B.     Pendidikan Sekolah sebagai Pencerdasan Intelektual
Kecerdasan intelektual adalah istilah umum yang digunakan untuk menjelaskan sifat pikiran yang mencakup sejumlah kemampuan, seperti kemampuan menalar, merencanakan, memecahkan masalah, berpikir abstrak, memahami gagasan, menggunakan bahasa dan belajar.[9]
Usaha pendidikan di sekolah merupakan kelanjutan dari pendidikan dalam keluarga. Sekolah merupakan lembaga tempat dimana terjadi proses sosialisasi yang kedua setelah keluarga, sehingga mempengaruhi pribadi anak dan perkembangan sosialnya. Sekolah ada di dalam kehidupan, atau dengan kata lain, sekolah harus memiliki kehidupan masyarakat sekelilingnya. Sekolah tidak boleh dipisahkan dari kehidupan dan kebutuhan masyarakat sesuai dengan perkembangan budayanya.[10]
Menurut KI Hajar Dewantara lingkungan sekolah merupakan lembaga sosial formal, didirikan berdasarkan undang-undang negara sebagai tempat atau lingkungan pendidikan. Dilihat dari posisinya di antara pendidikan keluarga dan pendidikan masyarakat. Posisi ini mengandung arti bahwa pendidikan sekolah berperan sebagai penyebar (transmissionn) nilai-nilai kultural yang telah membenih di dalam kehidupan keluarga ke dalam aspek hidup dan kehidupan. Pendidikan sekolah mengolah benih nilai moral-spiritual menjadi kecerdasan intelektual yang mengandung nilai kebenaran yang bersifat rasional empirikal. Untuk membangun sumber daya yang cerdas intelektual, yaitu ahli dalam bidangnya, cakap, terampil, kreatif dan jujur dalam bersikap atau berperilaku. Setidaknya telah dipersiapkan sistem pembelajaran, yaitu materi pembelajaran dan pengelolaannya.[11]

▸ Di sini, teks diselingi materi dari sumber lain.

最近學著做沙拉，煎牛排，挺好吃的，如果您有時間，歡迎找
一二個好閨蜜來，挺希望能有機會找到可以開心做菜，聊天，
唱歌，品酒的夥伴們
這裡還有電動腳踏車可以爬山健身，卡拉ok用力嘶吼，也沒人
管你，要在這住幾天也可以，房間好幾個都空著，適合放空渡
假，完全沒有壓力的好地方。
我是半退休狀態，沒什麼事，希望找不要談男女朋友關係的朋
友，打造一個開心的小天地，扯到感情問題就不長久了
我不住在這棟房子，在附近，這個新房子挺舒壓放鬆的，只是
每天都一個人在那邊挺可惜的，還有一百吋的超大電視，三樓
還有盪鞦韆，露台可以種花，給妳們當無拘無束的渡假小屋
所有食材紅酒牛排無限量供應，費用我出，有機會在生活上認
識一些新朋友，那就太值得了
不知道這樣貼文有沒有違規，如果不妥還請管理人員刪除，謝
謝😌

Tujuan utama dari sistem kegiatan pendidikan yang berlangsung di dalam institusi persekolahan adalah mengembangkan dan membentuk potensi intelektual atau pikiran, menjadi cerdas. Secara terprogram dan koordinatif, materi pendidikan dipersiapkan untuk dilaksanakan metodis, sistematis, intensif, efektif dan efisien menurut ruang dan waktu yang telah ditentukan.
Tetapi, pendidikan sekolah tidak bersifat kodrati, karena dibangun dan dikelola bukan karena ada hubungan darah antara pendidik dan peserta didik. Lembaga pendidikan sekolah dikelola menurut sistem hubungan formal-institusional, yang dikelola menurut prinsip-prinsip manajemen, maksudnya, dibangun dan dikelola menurut tujuan, kebijakan, perencanaan, dan program-program tertentu.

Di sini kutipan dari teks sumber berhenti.